▸ **DIRECTIONS**
Retype the records below word for word and omit any image.

▸ **Data records**
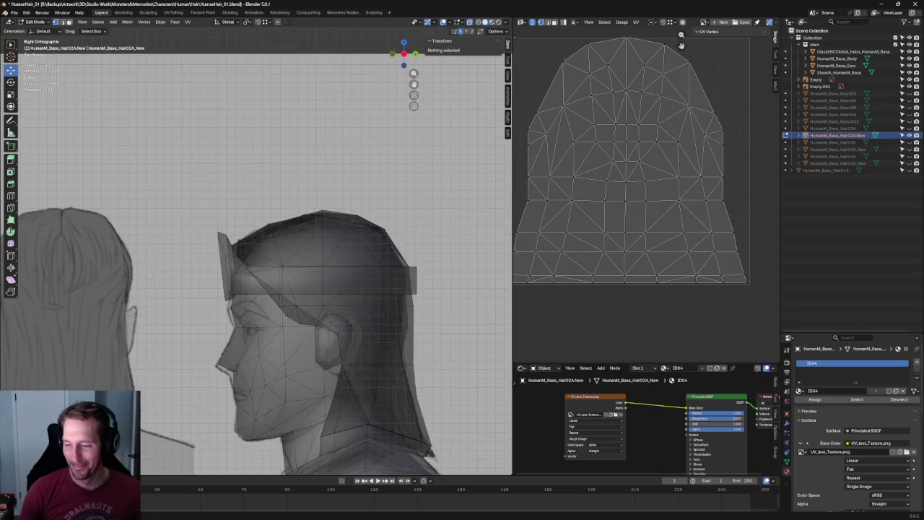
{"action": "scroll", "coordinate": [222, 252], "scroll_direction": "up", "scroll_amount": 3}
{"action": "left_click_drag", "start_coordinate": [223, 251], "coordinate": [236, 250]}
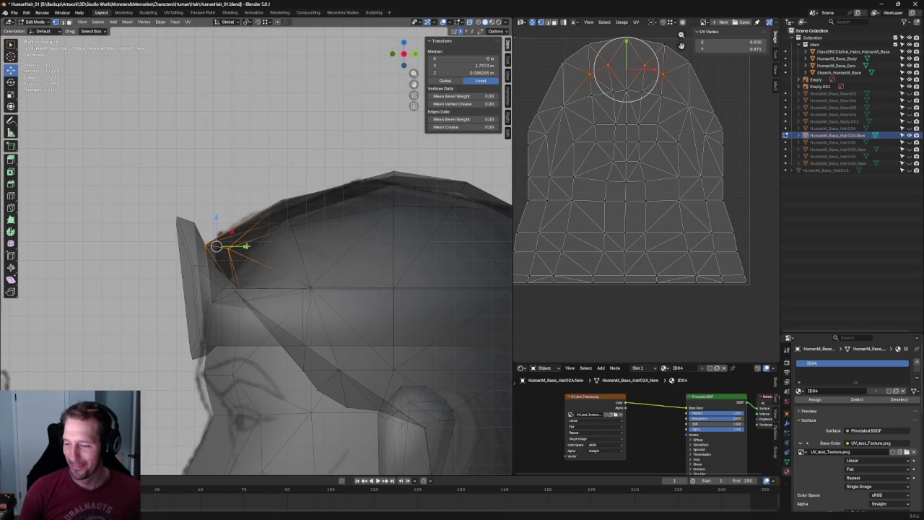
{"action": "key", "text": "g"}
{"action": "key", "text": "y"}
{"action": "left_click", "coordinate": [258, 246]}
Refine the front-edge hair vertex with a further Z move and a final free move
{"action": "key", "text": "g"}
{"action": "key", "text": "z"}
{"action": "left_click", "coordinate": [230, 221]}
{"action": "key", "text": "g"}
{"action": "left_click", "coordinate": [231, 224]}
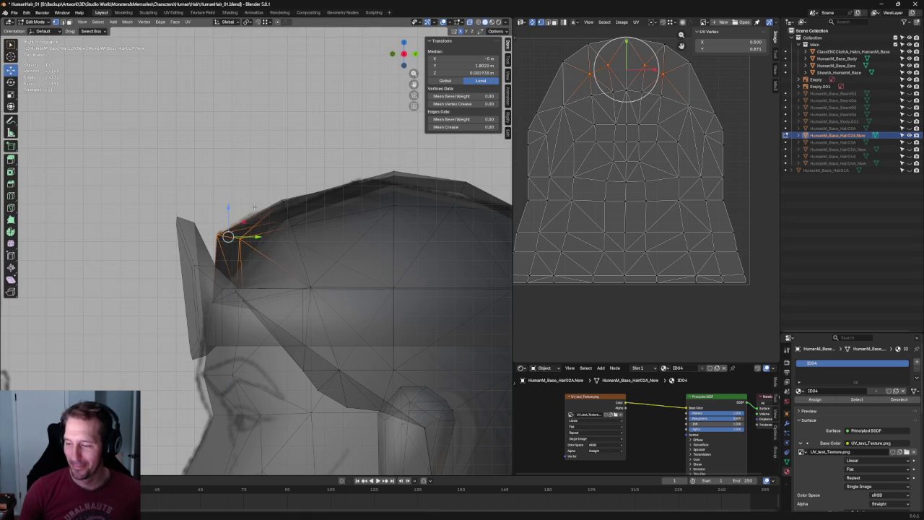
In Front view, drag a crown-edge vertex onto the sketch's head outline and deselect
{"action": "key", "text": "KP_1"}
{"action": "key", "text": "alt+a"}
{"action": "scroll", "coordinate": [254, 208], "scroll_direction": "down", "scroll_amount": 3}
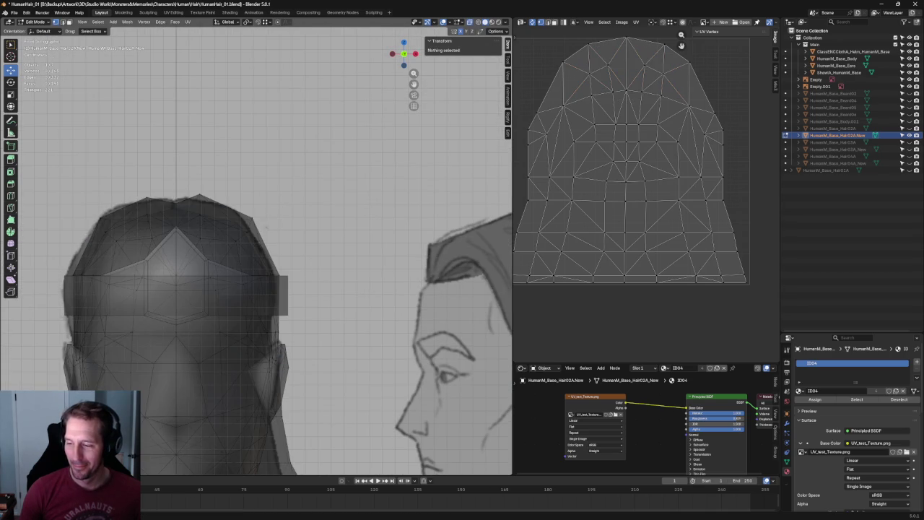
{"action": "left_click", "coordinate": [253, 217]}
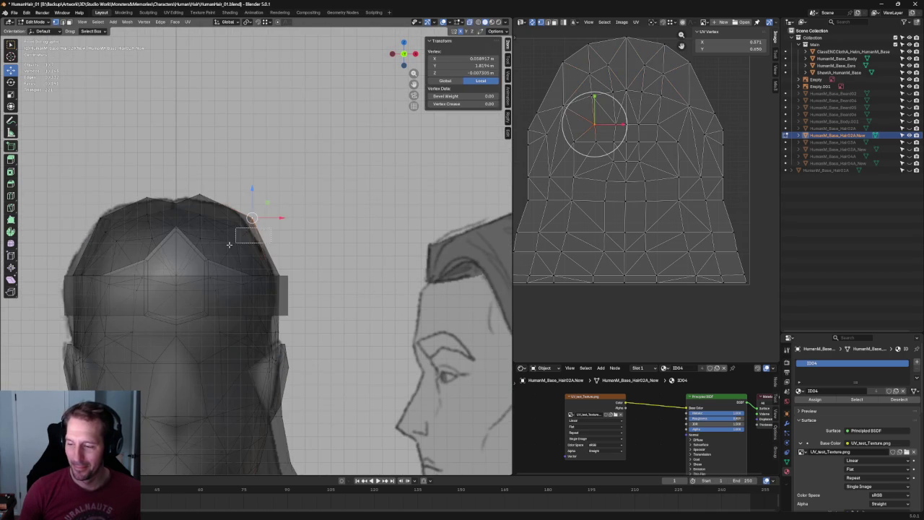
{"action": "left_click_drag", "start_coordinate": [228, 244], "coordinate": [223, 249], "text": "shift"}
{"action": "key", "text": "alt+z"}
{"action": "key", "text": "alt+z"}
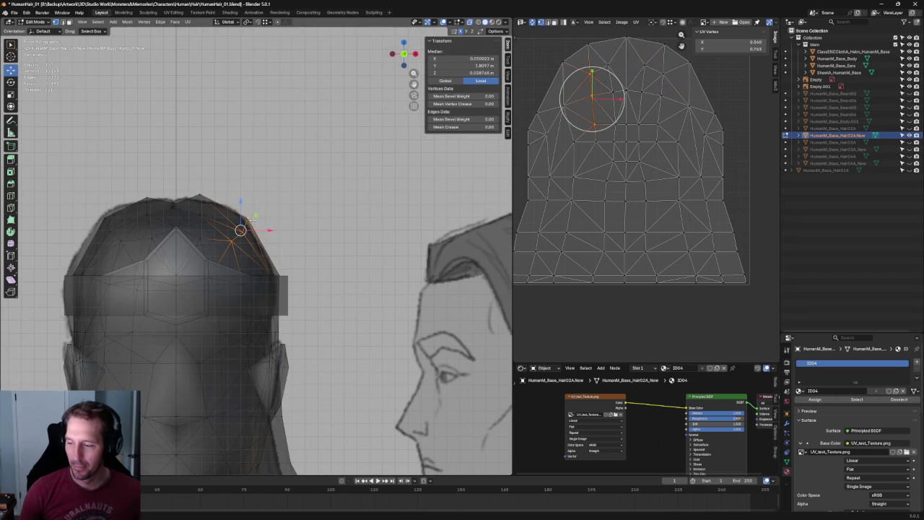
{"action": "key", "text": "alt+a"}
{"action": "left_click", "coordinate": [243, 231]}
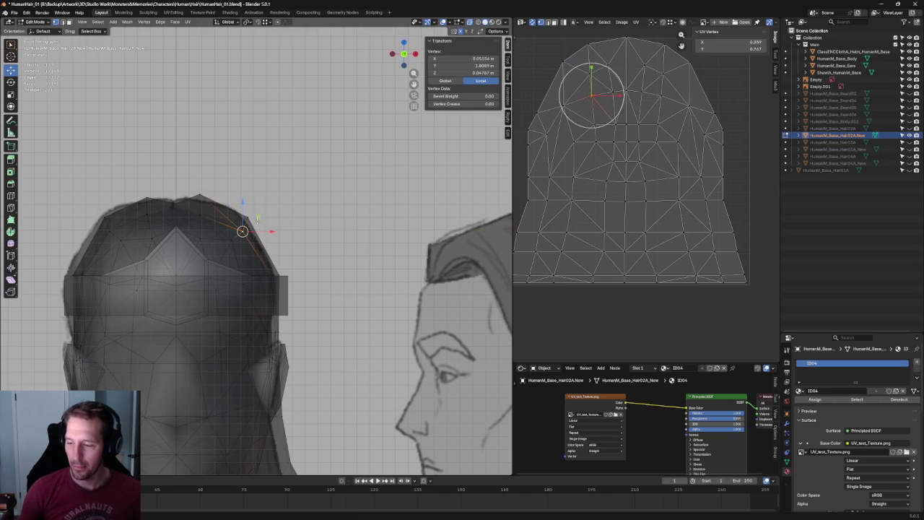
{"action": "left_click_drag", "start_coordinate": [243, 231], "coordinate": [256, 215]}
{"action": "key", "text": "alt+a"}
{"action": "scroll", "coordinate": [254, 214], "scroll_direction": "down", "scroll_amount": 5}
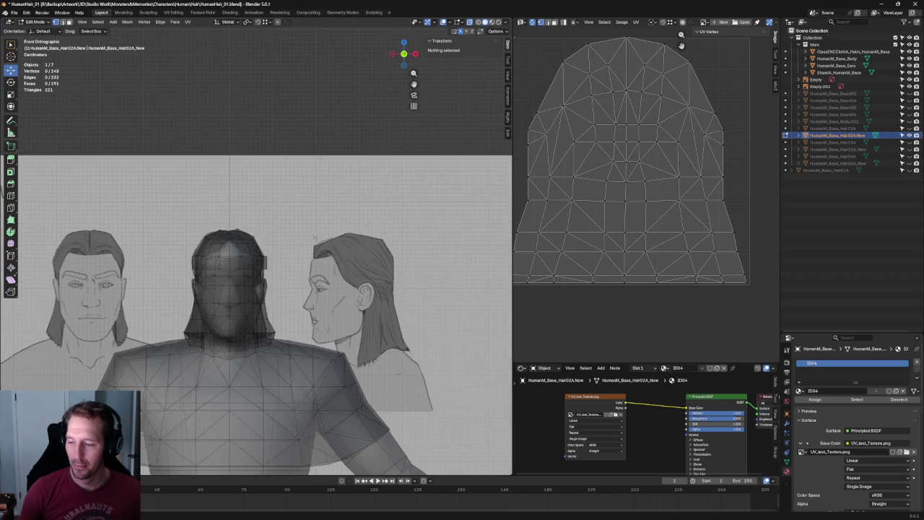
In Right Ortho, drag a side hair vertex onto the sketch's side silhouette
{"action": "key", "text": "KP_3"}
{"action": "scroll", "coordinate": [257, 246], "scroll_direction": "up", "scroll_amount": 6}
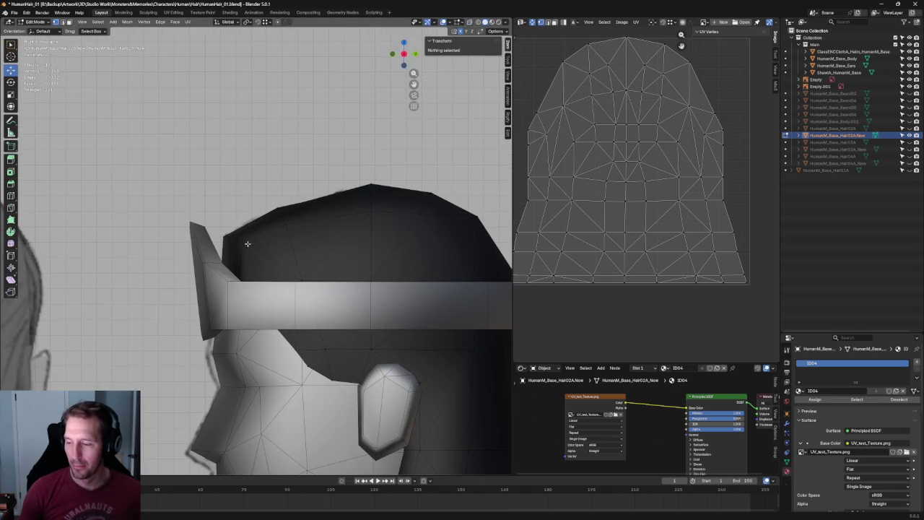
{"action": "left_click", "coordinate": [243, 238]}
{"action": "mouse_move", "coordinate": [243, 238]}
{"action": "left_mouse_down"}
{"action": "mouse_move", "coordinate": [264, 229]}
{"action": "mouse_move", "coordinate": [248, 241]}
{"action": "left_mouse_up"}
{"action": "key", "text": "alt+a"}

▸ **ANSWER BOX**
{"action": "scroll", "coordinate": [222, 252], "scroll_direction": "up", "scroll_amount": 3}
{"action": "left_click_drag", "start_coordinate": [223, 251], "coordinate": [236, 250]}
{"action": "key", "text": "g"}
{"action": "key", "text": "y"}
{"action": "left_click", "coordinate": [258, 246]}
Refine the front-edge hair vertex with a further Z move and a final free move
{"action": "key", "text": "g"}
{"action": "key", "text": "z"}
{"action": "left_click", "coordinate": [230, 221]}
{"action": "key", "text": "g"}
{"action": "left_click", "coordinate": [231, 224]}
In Front view, drag a crown-edge vertex onto the sketch's head outline and deselect
{"action": "key", "text": "KP_1"}
{"action": "key", "text": "alt+a"}
{"action": "scroll", "coordinate": [254, 208], "scroll_direction": "down", "scroll_amount": 3}
{"action": "left_click", "coordinate": [253, 217]}
{"action": "left_click_drag", "start_coordinate": [228, 244], "coordinate": [223, 249], "text": "shift"}
{"action": "key", "text": "alt+z"}
{"action": "key", "text": "alt+z"}
{"action": "key", "text": "alt+a"}
{"action": "left_click", "coordinate": [243, 231]}
{"action": "left_click_drag", "start_coordinate": [243, 231], "coordinate": [256, 215]}
{"action": "key", "text": "alt+a"}
{"action": "scroll", "coordinate": [254, 214], "scroll_direction": "down", "scroll_amount": 5}
In Right Ortho, drag a side hair vertex onto the sketch's side silhouette
{"action": "key", "text": "KP_3"}
{"action": "scroll", "coordinate": [257, 246], "scroll_direction": "up", "scroll_amount": 6}
{"action": "left_click", "coordinate": [243, 238]}
{"action": "mouse_move", "coordinate": [243, 238]}
{"action": "left_mouse_down"}
{"action": "mouse_move", "coordinate": [264, 229]}
{"action": "mouse_move", "coordinate": [248, 241]}
{"action": "left_mouse_up"}
{"action": "key", "text": "alt+a"}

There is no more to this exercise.